- WORK ORDER 1
Duplicate the records below from their first line through the line containing "(joklovej) oceľovej", inclusive, and leave the pictures out of your answer.

Segment Start: SUPPLIED TEXT

# 785 coal loader



## alaft61ri (Oct 11, 2019)

I recently bought a 785 coal loader it works but backwards when pushing the green button the clam shell stays closed i am looking for the wiring digram for inside were motor is. Portland has it but its for the dc motor. Thanks Al


----------



## mopac (Feb 24, 2011)

Al, I looked for your wire diagram, but all I found was for the DC motor.

Good luck.


----------



## T-Man (May 16, 2008)

Will the 752 be the same?
You could draw out what you have and start from there.


----------



## AmFlyer (Mar 16, 2012)

That diagram is for the old two button 752, not the updated three button 752A which would be the same as a 785. Unfortunately these diagrams do not show the internal wiring, just the external connections.
When I get home on Tuesday I will try to take a picture of a 758 internal wiring connections unless someone else beats me to it.


----------



## alaft61ri (Oct 11, 2019)

Segment End: SUPPLIED TEXT
Segment Start: GIVEN INFORMATION

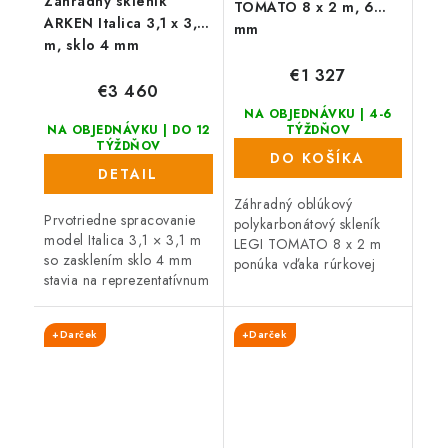
Záhradný skleník
TOMATO 8 x 2 m, 6
ARKEN Italica 3,1 x 3,1
mm
m, sklo 4 mm
€1 327
€3 460
NA OBJEDNÁVKU | 4-6
NA OBJEDNÁVKU | DO 12
TÝŽDŇOV
TÝŽDŇOV
DO KOŠÍKA
DETAIL
Záhradný oblúkový
Prvotriedne spracovanie
polykarbonátový skleník
model Italica 3,1 × 3,1 m
LEGI TOMATO 8 x 2 m
so zasklením sklo 4 mm
ponúka vďaka rúrkovej
stavia na reprezentatívnum
(joklovej) oceľovej
vzhľadem vďaka inštaláciu
konštrukcii vysokú
na podmurovku. Praktické
odolnosť proti vetru i
+Darček
+Darček
posuvné dvere s výškou
snehu. Skleník je osadený
185...
6 mm...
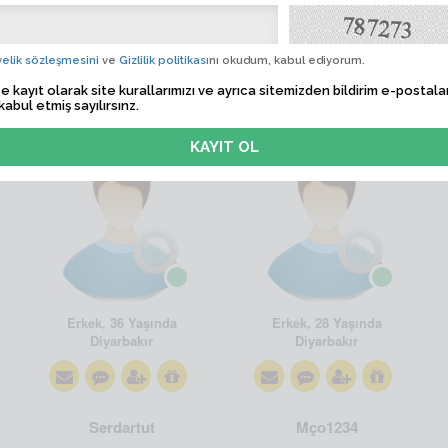
elik sözleşmesini
ve
Gizlilik politikası
nı okudum, kabul ediyorum.
e kayıt olarak site kurallarımızı ve ayrıca sitemizden bildirim e-postalar
kabul etmiş sayılırsınz.
Sikici
SEDAT21
Erkek, 36 Yaşında
Erkek, 28 Yaşında
Diyarbakır
Diyarbakır
Serdartut
Mço1234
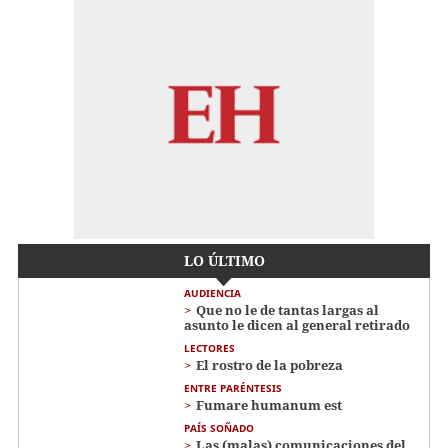
LO ÚLTIMO
AUDIENCIA
Que no le de tantas largas al
asunto le dicen al general retirado
LECTORES
El rostro de la pobreza
ENTRE PARÉNTESIS
Fumare humanum est
PAÍS SOÑADO
Las (malas) comunicaciones del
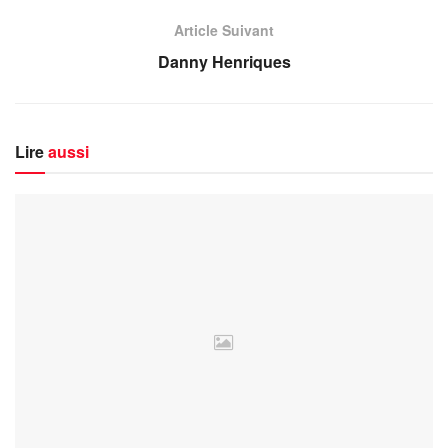
Article Suivant
Danny Henriques
Lire
aussi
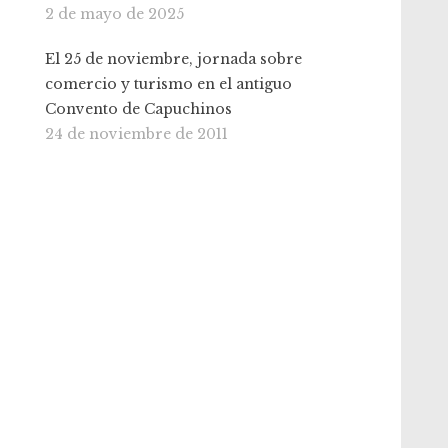
2 de mayo de 2025
El 25 de noviembre, jornada sobre
comercio y turismo en el antiguo
Convento de Capuchinos
24 de noviembre de 2011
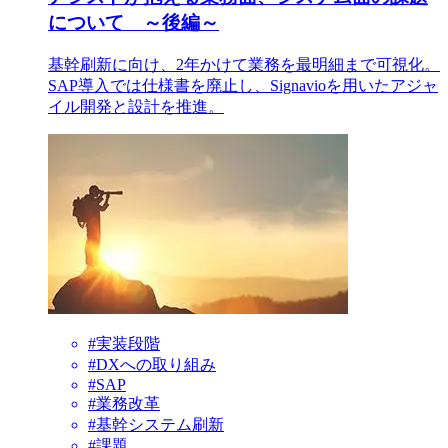
について ～後編～
基幹刷新に向け、2年かけて業務を最明細まで可視化。
SAP導入では仕様書を廃止し、Signavioを用いたアジャ
イル開発と設計を推進。
#実装段階
#DXへの取り組み
#SAP
#業務改革
#基幹システム刷新
#課題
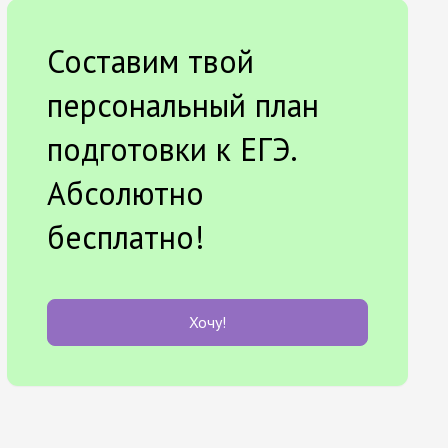
Составим твой
персональный план
подготовки к ЕГЭ.
Абсолютно
бесплатно!
Хочу!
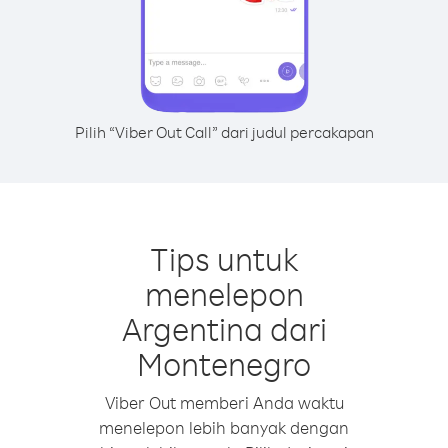
Pilih “Viber Out Call” dari judul percakapan
Tips untuk
menelepon
Argentina dari
Montenegro
Viber Out memberi Anda waktu
menelepon lebih banyak dengan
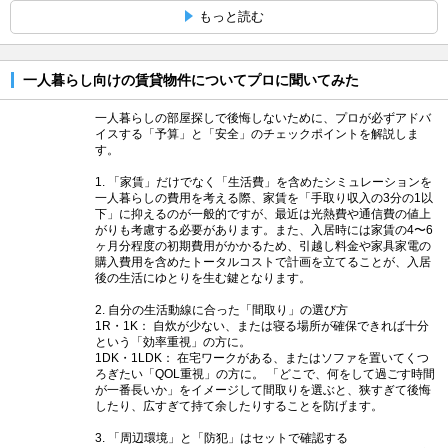
もっと読む
一人暮らし向けの賃貸物件についてプロに聞いてみた
一人暮らしの部屋探しで後悔しないために、プロが必ずアドバ
イスする「予算」と「安全」のチェックポイントを解説しま
す。
1. 「家賃」だけでなく「生活費」を含めたシミュレーションを
一人暮らしの費用を考える際、家賃を「手取り収入の3分の1以
下」に抑えるのが一般的ですが、最近は光熱費や通信費の値上
がりも考慮する必要があります。また、入居時には家賃の4〜6
ヶ月分程度の初期費用がかかるため、引越し料金や家具家電の
購入費用を含めたトータルコストで計画を立てることが、入居
後の生活にゆとりを生む鍵となります。
2. 自分の生活動線に合った「間取り」の選び方
1R・1K： 自炊が少ない、または寝る場所が確保できれば十分
という「効率重視」の方に。
1DK・1LDK： 在宅ワークがある、またはソファを置いてくつ
ろぎたい「QOL重視」の方に。 「どこで、何をして過ごす時間
が一番長いか」をイメージして間取りを選ぶと、狭すぎて後悔
したり、広すぎて持て余したりすることを防げます。
3. 「周辺環境」と「防犯」はセットで確認する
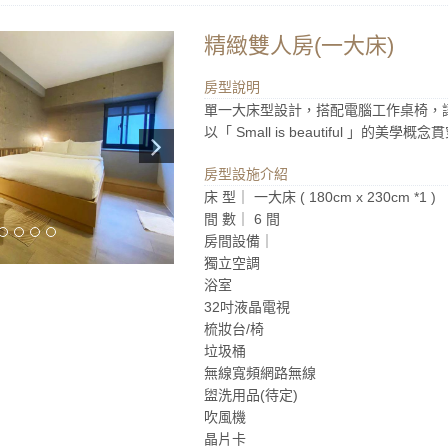
精緻雙人房(一大床)
房型說明
單一大床型設計，搭配電腦工作桌椅，
以「 Small is beautiful 」
房型設施介紹
床 型｜ 一大床 ( 180cm x 230cm *1 )
間 數｜ 6 間
房間設備｜
獨立空調
浴室
32吋液晶電視
梳妝台/椅
垃圾桶
無線寬頻網路無線
盥洗用品(待定)
吹風機
晶片卡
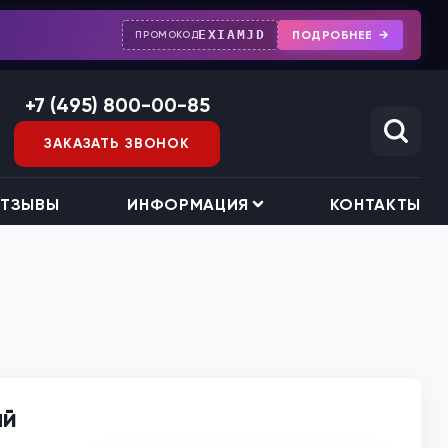
EXIAMJD
ПОДРОБНЕЕ
ПРОМОКОД
+7 (495) 800-00-85
ЗАКАЗАТЬ ЗВОНОК
ТЗЫВЫ
ИНФОРМАЦИЯ
КОНТАКТЫ
ый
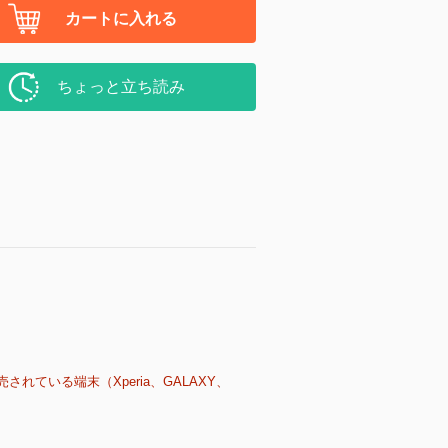
カートに入れる
ちょっと立ち読み
売されている端末（Xperia、GALAXY、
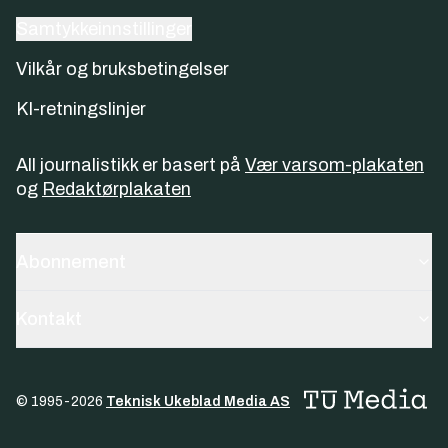
Samtykkeinnstillinger
Vilkår og bruksbetingelser
KI-retningslinjer
All journalistikk er basert på
Vær varsom-plakaten
og
Redaktørplakaten
Abonnement
Kontakt
© 1995-
2026
Teknisk Ukeblad Media AS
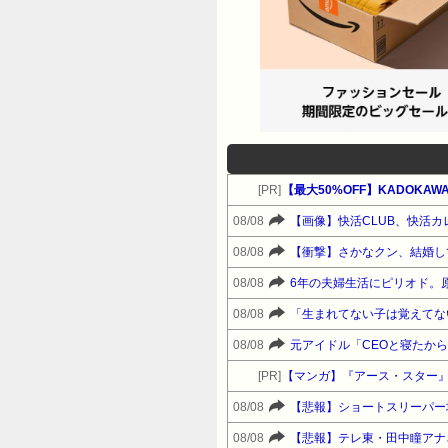
[PR]
【最大50%OFF】KADOKAWA カ
08/08
【画像】快活CLUB、快活
08/08
【衝撃】さかなクン、結婚し
08/08
6年の夫婦生活にピリオド。
08/08
08/08
元アイドル「CEOと寝たか
[PR]
【マンガ】『アース・スター
08/08
【悲報】ショートスリーパー
08/08
【悲報】テレ東・田中瞳アナ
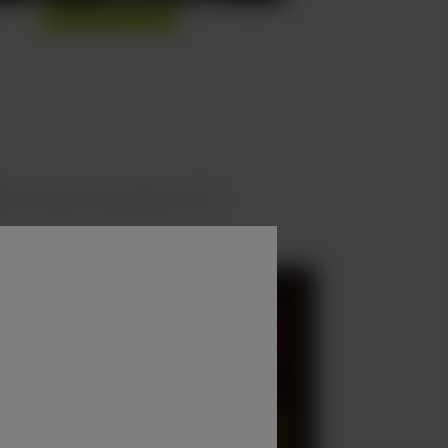
M con alto contraste en T1.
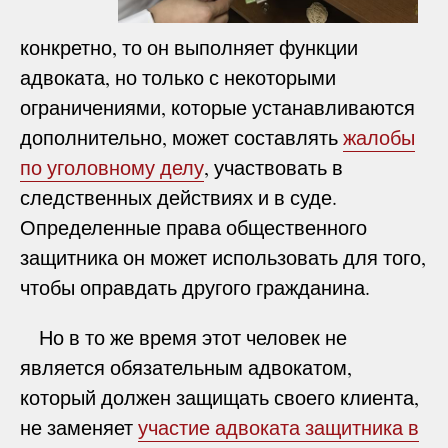
конкретно, то он выполняет функции
адвоката, но только с некоторыми
ограничениями, которые устанавливаются
дополнительно, может составлять
жалобы
по уголовному делу
, участвовать в
следственных действиях и в суде.
Определенные права общественного
защитника он может использовать для того,
чтобы оправдать другого гражданина.
Но в то же время этот человек не
является обязательным адвокатом,
который должен защищать своего клиента,
не заменяет
участие адвоката защитника в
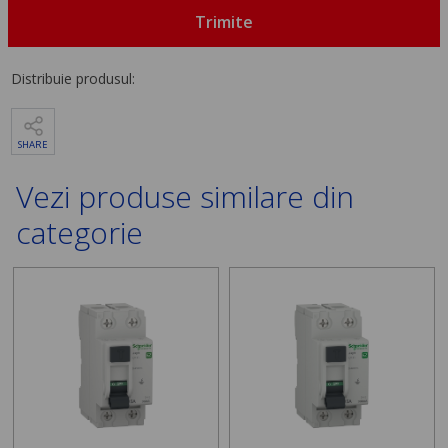
Trimite
Distribuie produsul:
SHARE
Vezi produse similare din
categorie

Segment End: GIVEN INFORMATION

- WORK ORDER 2
Set down the passage of the coal loader thread between "Will the 752" and "beats me to it.", inclusive, word for word.

- WRITTEN SOLUTION 1
Záhradný skleník
TOMATO 8 x 2 m, 6
ARKEN Italica 3,1 x 3,1
mm
m, sklo 4 mm
€1 327
€3 460
NA OBJEDNÁVKU | 4-6
NA OBJEDNÁVKU | DO 12
TÝŽDŇOV
TÝŽDŇOV
DO KOŠÍKA
DETAIL
Záhradný oblúkový
Prvotriedne spracovanie
polykarbonátový skleník
model Italica 3,1 × 3,1 m
LEGI TOMATO 8 x 2 m
so zasklením sklo 4 mm
ponúka vďaka rúrkovej
stavia na reprezentatívnum
(joklovej) oceľovej

- WRITTEN SOLUTION 2
Will the 752 be the same?
You could draw out what you have and start from there.


----------



## AmFlyer (Mar 16, 2012)

That diagram is for the old two button 752, not the updated three button 752A which would be the same as a 785. Unfortunately these diagrams do not show the internal wiring, just the external connections.
When I get home on Tuesday I will try to take a picture of a 758 internal wiring connections unless someone else beats me to it.